EXCLUSIVE: Tony Vinciquerra, who Deadline first reported was considered a leading candidate for the job, is in serious discussions with Sony to replace outgoing CEO Michael Lynton. Vinciquerra would come to Sony with a wealth of experience in television (broadcast and cable), media, technology and in the telecom industry from his time both in the industry and from a stint at TPG Capital. He would, as Lynton did, report to Sony Corp president and CEO Kazuo Hirai.
The job offer follows weeks of multiple meetings between the Japanese and the executive, we were told. The discussions with Sony are moving forward nicely and, as we have seen in the past with previous executive hirings by Sony, the process has been slow and methodic. We hear the hiring announcement could come this week or early next week. Sony declined comment.
Vinciquerra’s job description would be different from the one Lynton previously encompassed as the new post will oversee film and TV but not the music division. Lynton’s job was also as EVP, Officer in Charge of Music Businesses of Sony Corp.
Vinciquerra is considered a top-notch manager and, basically, a grown-up. He is the former chairman of Fox Networks Group and was an executive at both Hearst and CBS.
All eyes right now are now on what will happen to the studio’s film chairman Tom Rothman, who has continued to ruffle feathers on the lot and has led to some consternation with both filmmakers and executives. We’ve been told that Vinciquerra would be given the courtesy by his bosses to be to assemble his own team. He does not have feature experience so that might play into any decision.
One of the things that is still unresolved is whether Sony will be able to get the next James Bond film, which has become the subject of a fierce tug-of-war between studios. Regardless of whether Daniel Craig stars in it, the Bond franchise adds a major domestic and international tentpole to any slate.
How important is it to Sony? So much that Sony Corp’s Hirai just recently made a video “James Bond” presentation in an effort to lure the film to the studio. He even appeared dressed as James Bond.
Ideally, they would keep it at the studio. The James Bond distribution deal with Sony expired after Spectre, which was released in 2015 to a whopping $880 million worldwide and since then it’s been a guessing game as to where the next film in the franchise will land. It’s no secret that both Warner Bros and Sony want this film and, in fact, have had serious conversations with MGM and 007 Danjaq producers Michael Wilson and Barbara Broccoli. Other studios, however, are also in the mix — Fox and Universal are known to have been circling. Any deal is said to be months away.
MGM has had a very good relationship with Warner Bros through the successful release of the Hobbit movies, which were also box office gold. But in both cases, executive changes have come in the marketing and distribution ranks at both studios so there is a different environment at both.
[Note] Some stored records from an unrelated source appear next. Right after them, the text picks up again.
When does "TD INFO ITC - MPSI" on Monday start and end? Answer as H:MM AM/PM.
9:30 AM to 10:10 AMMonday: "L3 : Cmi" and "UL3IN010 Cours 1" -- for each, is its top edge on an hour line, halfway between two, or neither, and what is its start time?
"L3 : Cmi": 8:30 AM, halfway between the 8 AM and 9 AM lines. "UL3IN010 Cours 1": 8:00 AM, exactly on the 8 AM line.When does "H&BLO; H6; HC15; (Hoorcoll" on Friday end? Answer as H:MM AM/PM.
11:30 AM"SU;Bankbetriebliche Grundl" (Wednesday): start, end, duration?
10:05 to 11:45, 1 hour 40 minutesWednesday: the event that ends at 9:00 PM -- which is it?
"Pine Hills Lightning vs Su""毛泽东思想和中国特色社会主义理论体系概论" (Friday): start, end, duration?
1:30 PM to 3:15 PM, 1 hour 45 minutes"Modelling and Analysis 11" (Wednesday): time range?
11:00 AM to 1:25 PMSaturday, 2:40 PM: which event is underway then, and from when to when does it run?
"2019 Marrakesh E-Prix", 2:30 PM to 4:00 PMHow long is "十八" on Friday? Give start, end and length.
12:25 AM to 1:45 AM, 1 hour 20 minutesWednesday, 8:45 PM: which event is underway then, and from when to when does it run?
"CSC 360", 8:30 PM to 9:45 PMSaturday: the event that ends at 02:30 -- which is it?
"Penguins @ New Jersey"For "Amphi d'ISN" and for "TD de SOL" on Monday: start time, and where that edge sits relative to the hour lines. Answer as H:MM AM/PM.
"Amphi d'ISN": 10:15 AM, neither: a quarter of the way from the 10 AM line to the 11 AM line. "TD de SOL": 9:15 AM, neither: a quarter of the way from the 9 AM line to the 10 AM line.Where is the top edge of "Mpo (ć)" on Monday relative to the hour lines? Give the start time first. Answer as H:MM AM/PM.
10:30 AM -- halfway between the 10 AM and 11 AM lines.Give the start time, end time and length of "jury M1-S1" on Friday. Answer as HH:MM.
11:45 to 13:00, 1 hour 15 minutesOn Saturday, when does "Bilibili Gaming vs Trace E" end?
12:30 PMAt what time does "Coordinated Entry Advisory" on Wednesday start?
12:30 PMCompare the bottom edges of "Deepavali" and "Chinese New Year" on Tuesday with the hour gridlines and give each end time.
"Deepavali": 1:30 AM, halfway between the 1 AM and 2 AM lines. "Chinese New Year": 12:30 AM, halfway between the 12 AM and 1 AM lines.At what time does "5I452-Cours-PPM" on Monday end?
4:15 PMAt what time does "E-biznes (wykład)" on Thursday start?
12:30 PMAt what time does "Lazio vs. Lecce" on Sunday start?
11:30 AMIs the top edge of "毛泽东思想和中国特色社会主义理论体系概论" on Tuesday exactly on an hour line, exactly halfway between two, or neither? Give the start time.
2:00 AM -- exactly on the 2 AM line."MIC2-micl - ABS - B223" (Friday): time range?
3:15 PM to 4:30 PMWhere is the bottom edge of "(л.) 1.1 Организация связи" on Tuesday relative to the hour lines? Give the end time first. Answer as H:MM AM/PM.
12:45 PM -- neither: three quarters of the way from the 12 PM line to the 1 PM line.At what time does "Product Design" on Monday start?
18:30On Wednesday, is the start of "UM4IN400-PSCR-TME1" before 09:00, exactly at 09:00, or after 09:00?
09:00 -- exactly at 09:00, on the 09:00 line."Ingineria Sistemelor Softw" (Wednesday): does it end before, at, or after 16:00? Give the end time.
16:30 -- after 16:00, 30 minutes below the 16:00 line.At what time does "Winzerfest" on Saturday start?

Sony wrangled away Casino Royale years ago in a deal orchestrated by former Sony Pictures Entertainment CEO John Calley, who revived Bond while head of United Artists. They cast Daniel Craig as the sixth actor to play Bond on the big screen and audiences embraced him as it grossed $599M worldwide — in 2006. After that, in an effort to keep hold of the franchise, Sony made another deal with MGM, cutting a co-fi deal on several pictures (like 21 Jump Street) that ended up making MGM a lot of money.
Word came about 1o days ago that Sony was conducting background checks on Vinciquerra, but at that time, they were looking at others, too, and no job offer had materialized to anyone. Japanese management have been painstakingly methodic in selecting a candidate; they hired an exec search firm but also relied on Lynton’s guidance in finding a suitable replacement.
The hiring of Vinciquerra marks the second major changing over of the guard at a Hollywood studio this year after Jim Gianopulos took the top spot at Paramount Pictures just last month.